- _Passage for review_
[Start of section]
Authorities insist that the insecticides used there should have little or no effect on butterflies — saying ”The insecticide lasts for just a few hours before degradation or evaporation” — but research suggests otherwise. Anecdotal observations of adverse effects abound on the Internet, including an account on this page from the EPA's own website:
"A municipality was sprayed with permethrin and piperonyl butoxide. Several hours after application, residents began noticing hundreds to thousands of dead butterflies (mostly monarch). Analysis showed 20 – 37 ppm permethrin in butterfly samples. Minnesota, 8/23/2000."
Could nationwide spraying over the past decade be a major factor in a monarch population decline that spans almost exactly the same time frame? Could unprecedented wide-spread spraying in Texas in the fall of 2012 explain the near complete lack of monarchs in their northern range in 2013?
[End of section]
- _Required tasks_
1) Print the stretch of the passage on insecticide spraying and butterflies from "Could nationwide spraying" through "range in 2013?".
2) List every year mentioned in the passage on insecticide spraying and butterflies.
3) Condense the paragraph of the passage on insecticide spraying and butterflies that begins "Authorities insist that the insecticides" into a shorter version that keeps its main facts.

[Images with localized body landmarks]
[Start of section]
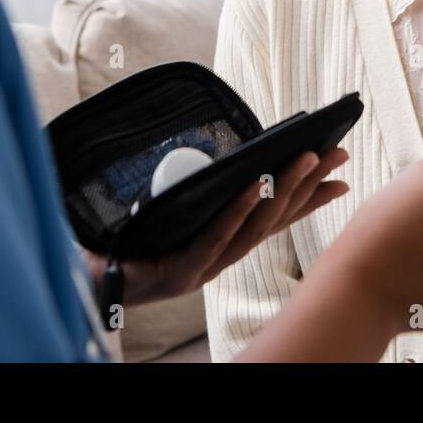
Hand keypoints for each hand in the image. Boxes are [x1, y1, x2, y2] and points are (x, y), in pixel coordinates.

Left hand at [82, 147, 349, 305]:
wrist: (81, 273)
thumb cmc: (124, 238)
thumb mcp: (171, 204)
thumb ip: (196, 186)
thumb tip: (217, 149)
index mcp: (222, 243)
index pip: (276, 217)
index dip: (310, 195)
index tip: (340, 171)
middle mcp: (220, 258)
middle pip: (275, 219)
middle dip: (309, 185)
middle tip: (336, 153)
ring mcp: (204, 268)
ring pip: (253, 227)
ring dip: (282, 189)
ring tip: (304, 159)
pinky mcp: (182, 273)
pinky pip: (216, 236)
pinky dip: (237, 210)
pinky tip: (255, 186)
[End of section]
[Start of section]
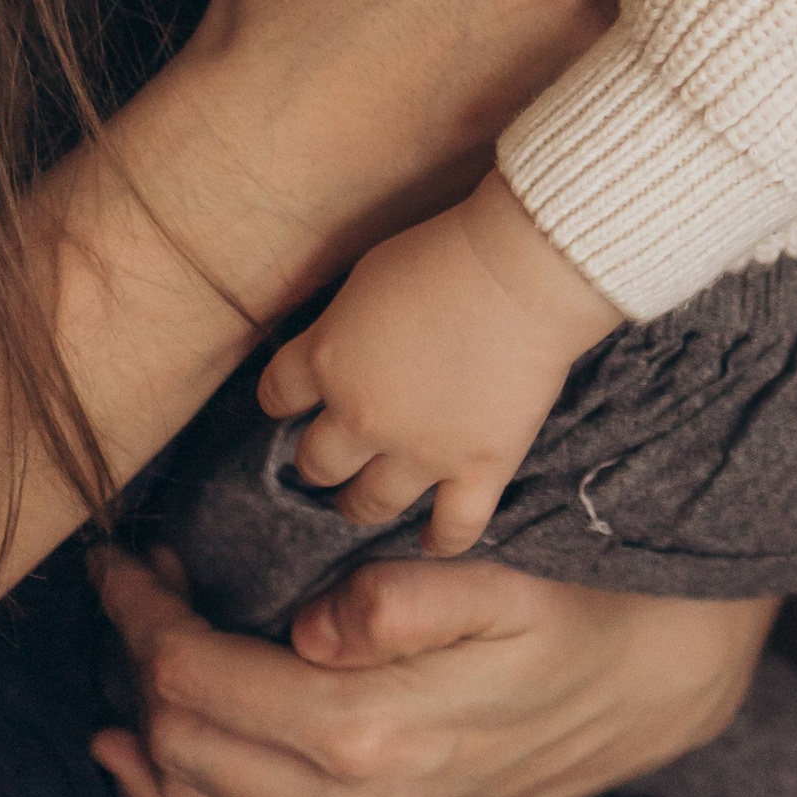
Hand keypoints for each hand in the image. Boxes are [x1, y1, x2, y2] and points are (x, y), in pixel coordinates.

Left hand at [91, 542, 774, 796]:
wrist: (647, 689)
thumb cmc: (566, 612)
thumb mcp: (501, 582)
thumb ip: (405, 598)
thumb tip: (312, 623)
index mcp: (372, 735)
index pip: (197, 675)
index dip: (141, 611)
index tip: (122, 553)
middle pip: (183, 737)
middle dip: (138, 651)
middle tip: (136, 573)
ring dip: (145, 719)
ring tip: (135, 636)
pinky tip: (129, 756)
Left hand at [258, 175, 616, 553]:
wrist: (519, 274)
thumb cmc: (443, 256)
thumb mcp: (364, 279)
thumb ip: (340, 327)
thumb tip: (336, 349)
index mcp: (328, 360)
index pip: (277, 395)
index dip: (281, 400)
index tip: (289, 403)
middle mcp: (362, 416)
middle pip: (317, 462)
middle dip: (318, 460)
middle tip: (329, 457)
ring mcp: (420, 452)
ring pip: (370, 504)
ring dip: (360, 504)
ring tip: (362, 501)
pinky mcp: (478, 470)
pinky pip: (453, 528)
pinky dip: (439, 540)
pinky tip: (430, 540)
[End of section]
- _Solutions_
1)
Could nationwide spraying over the past decade be a major factor in a monarch population decline that spans almost exactly the same time frame? Could unprecedented wide-spread spraying in Texas in the fall of 2012 explain the near complete lack of monarchs in their northern range in 2013?

2) 2000, 2012, 2013

3) Authorities claim the insecticides have little or no effect on butterflies because they degrade or evaporate within a few hours, but research suggests otherwise. Anecdotal reports of harm are common online, including one on the EPA's website.